» Source document:
════════════════════

The temperature dropped from 23C to 18C, no casualties but the heater takes a long time to get it back to temp.
Is it a good idea to put a small cup of heavily diluted hot water in there every hour or so?

Details:
– Heater was out since yesterday around 15:00
– 75L heavily planted
– 10 boraras Meath
– 5 Otos
– ?? Red fire Shrimp



Posted by Blumenbeethoven

5 Comments

  1. I wouldn’t worry about it, just allow the heater to slowly bring their temperature back up. I’ve had cherry shrimp outdoors with a much larger temperature swing than that with no issues.

  2. SomeGuyInTheUK on

    I wouldn’t, like most things aquatic gently does it (unless its something like toxins in the water obvs).

    (and if the hot water is heavily diluted it won’t make any difference, by definition)

    I guess you could do a (say) 30% water change with water at the right temp but that shrimp looks fine to me.

  3. I wouldn’t, slower temperature changes are less stressful, speeding it up is tempting but could be more dangerous if you rush it. Just don’t feed until the tank is back to normal temperature, they may no eat with a reduce temperature which just leads to the food junking up the tank.

  4. Classic-Record-3914 on

    First off, this is a nat geo documentary level video. The lighting, the beautiful red shrimp, chefs kiss.

════════════════════

[Stored items from a collection]
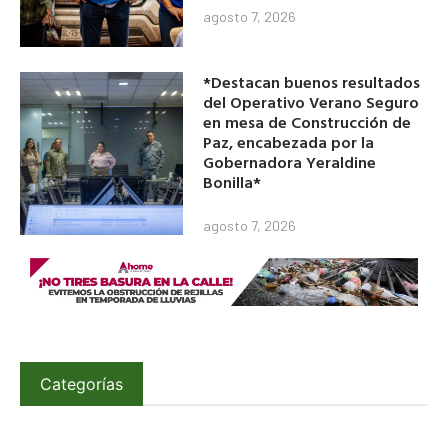
agosto 7, 2026
*Destacan buenos resultados
del Operativo Verano Seguro
en mesa de Construcción de
Paz, encabezada por la
Gobernadora Yeraldine
Bonilla*
agosto 7, 2026
Categorías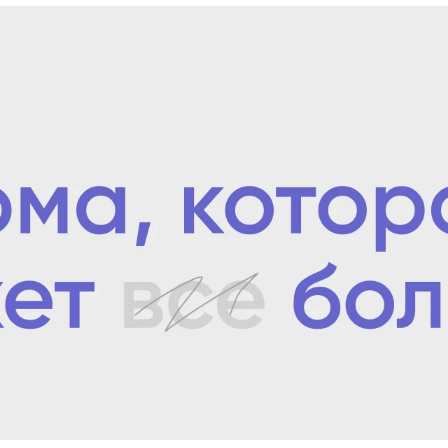
randing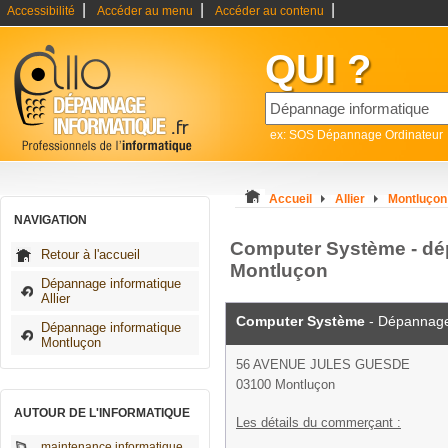
|
|
|
Accessibilité
Accéder au menu
Accéder au contenu
QUI ?
ex: SOS Dépannage Ordinateur
Accueil
Allier
Montluçon
NAVIGATION
Computer Système - dé
Retour à l'accueil
Montluçon
Dépannage informatique
Allier
Computer Système
- Dépannage
Dépannage informatique
Montluçon
56 AVENUE JULES GUESDE
03100 Montluçon
AUTOUR DE L'INFORMATIQUE
Les détails du commerçant :
maintenance informatique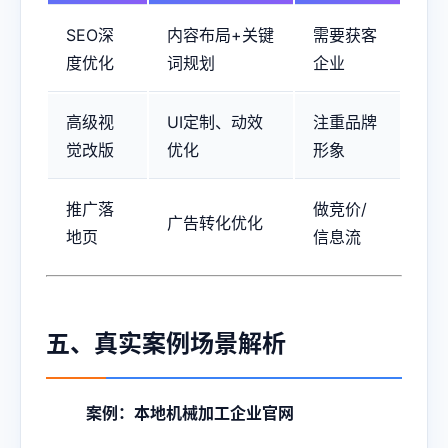
SEO深
内容布局+关键
需要获客
度优化
词规划
企业
高级视
UI定制、动效
注重品牌
觉改版
优化
形象
推广落
做竞价/
广告转化优化
地页
信息流
五、真实案例场景解析
案例：本地机械加工企业官网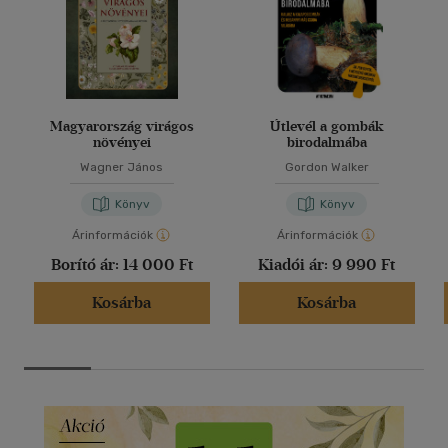
Magyarország virágos
Útlevél a gombák
növényei
birodalmába
Wagner János
Gordon Walker
Könyv
Könyv
Árinformációk
Árinformációk
Borító ár:
14 000 Ft
Kiadói ár:
9 990 Ft
Kosárba
Kosárba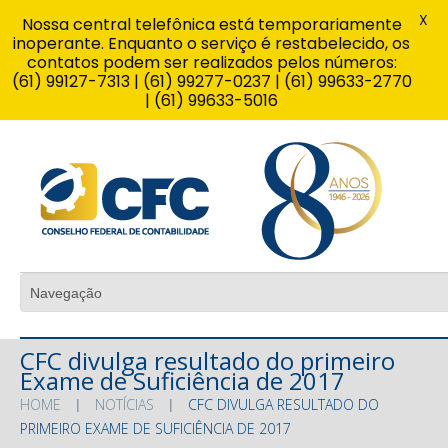
X
Nossa central telefônica está temporariamente
inoperante. Enquanto o serviço é restabelecido, os
contatos podem ser realizados pelos números:
(61) 99127-7313 | (61) 99277-0237 | (61) 99633-2770
| (61) 99633-5016
CFC divulga resultado do primeiro
Exame de Suficiência de 2017
HOME
NOTÍCIAS
CFC DIVULGA RESULTADO DO
PRIMEIRO EXAME DE SUFICIÊNCIA DE 2017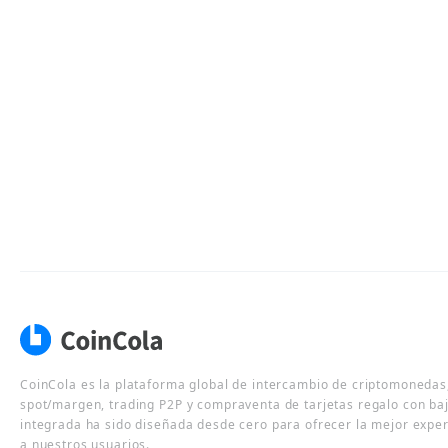
CoinCola es la plataforma global de intercambio de criptomonedas,
spot/margen, trading P2P y compraventa de tarjetas regalo con ba
integrada ha sido diseñada desde cero para ofrecer la mejor expe
a nuestros usuarios.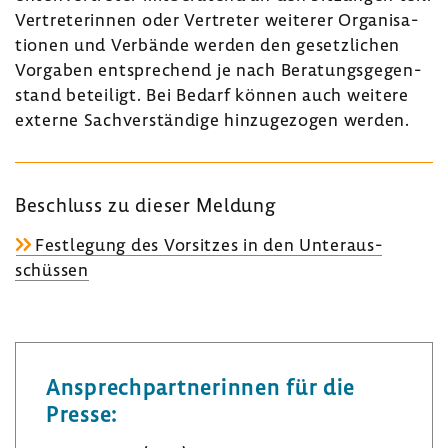
Vertre­te­rinnen oder Vertreter weiterer Orga­ni­sa­
tionen und Verbände werden den gesetz­li­chen
Vorgaben entspre­chend je nach Bera­tungs­ge­gen­
stand betei­ligt. Bei Bedarf können auch weitere
externe Sach­ver­stän­dige hinzu­ge­zogen werden.
Beschluss zu dieser Meldung
Fest­le­gung des Vorsitzes in den Unter­aus­
schüssen
Ansprech­part­ne­rinnen für die
Presse: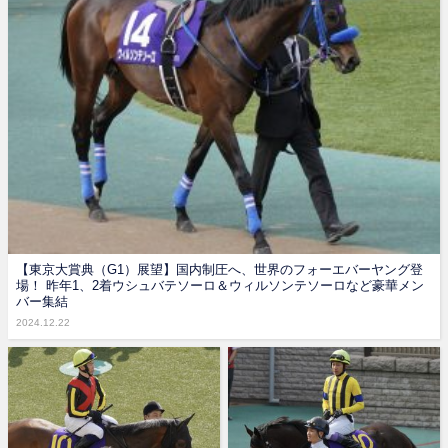
【東京大賞典（G1）展望】国内制圧へ、世界のフォーエバーヤング登
場！ 昨年1、2着ウシュバテソーロ＆ウィルソンテソーロなど豪華メン
バー集結
2024.12.22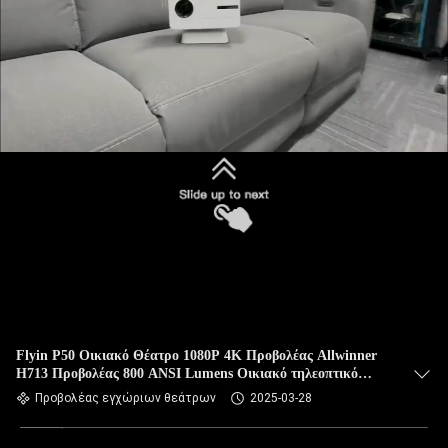
Flyin P50 Οικιακό Θέατρο 1080P 4K Προβολέας Allwinner
H713 Προβολέας 800 ANSI Lumens Οικιακό τηλεοπτικό
προβολέα
Προβολέας εγχώριων θεάτρων
2025-03-28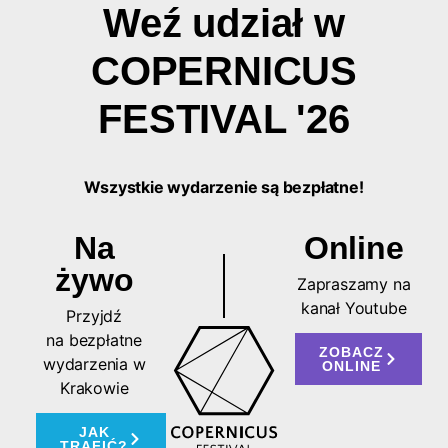
Weź udział w
COPERNICUS
FESTIVAL '26
Wszystkie wydarzenie są bezpłatne!
Na
Online
żywo
Zapraszamy na
kanał Youtube
Przyjdź
na
bezpłatne
ZOBACZ
wydarzenia w
ONLINE
Krakowie
JAK
TRAFIĆ?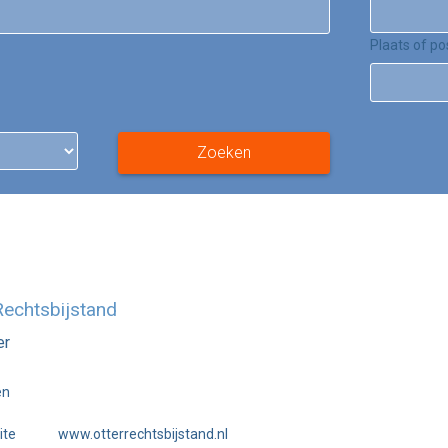
Plaats of p
Zoeken
Rechtsbijstand
er
en
ite
www.otterrechtsbijstand.nl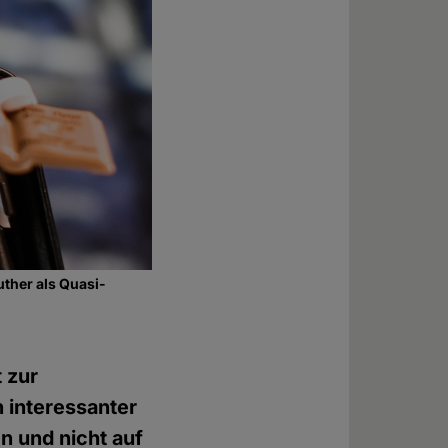
ther als Quasi-
 zur
 interessanter
 und nicht auf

════════════════════

» Tasks:
1. In the aquarium thread, what temperature did the tank drop from and to?
2. Which animals does the aquarium thread list as living in the tank?
3. Continue the aquarium thread from the point where it stops.

» Exercise results:
1. From 23C to 18C.

2. 10 boraras Meath, 5 Otos, and Red fire Shrimp.

3.
    As for your issue, slow and steady wins the race. No aquatic critters do too terribly well with big shifts in any kind of water parameters including temp. So, just let your heater slowly do its thing. I live in the Midwest USA and we had a huge winter storm last year. Tank was at 75 degrees Fahrenheit before we lost power for an hour and it dropped to 60 over that hour. Power came back on thankfully and heater kicked back and everyone was fine. Try not to overcorrect things when it comes to fish tanks! Slow and steady wins the race. Fish have survived a lot worse than this. 😁

  5. Fish are tough. While they won’t thrive at too low temperatures it also won’t kill them quickly. I once forgot to plug the heater back in for almost a weak and still didn’t have any casualties. As the others already said: let the heater do its job.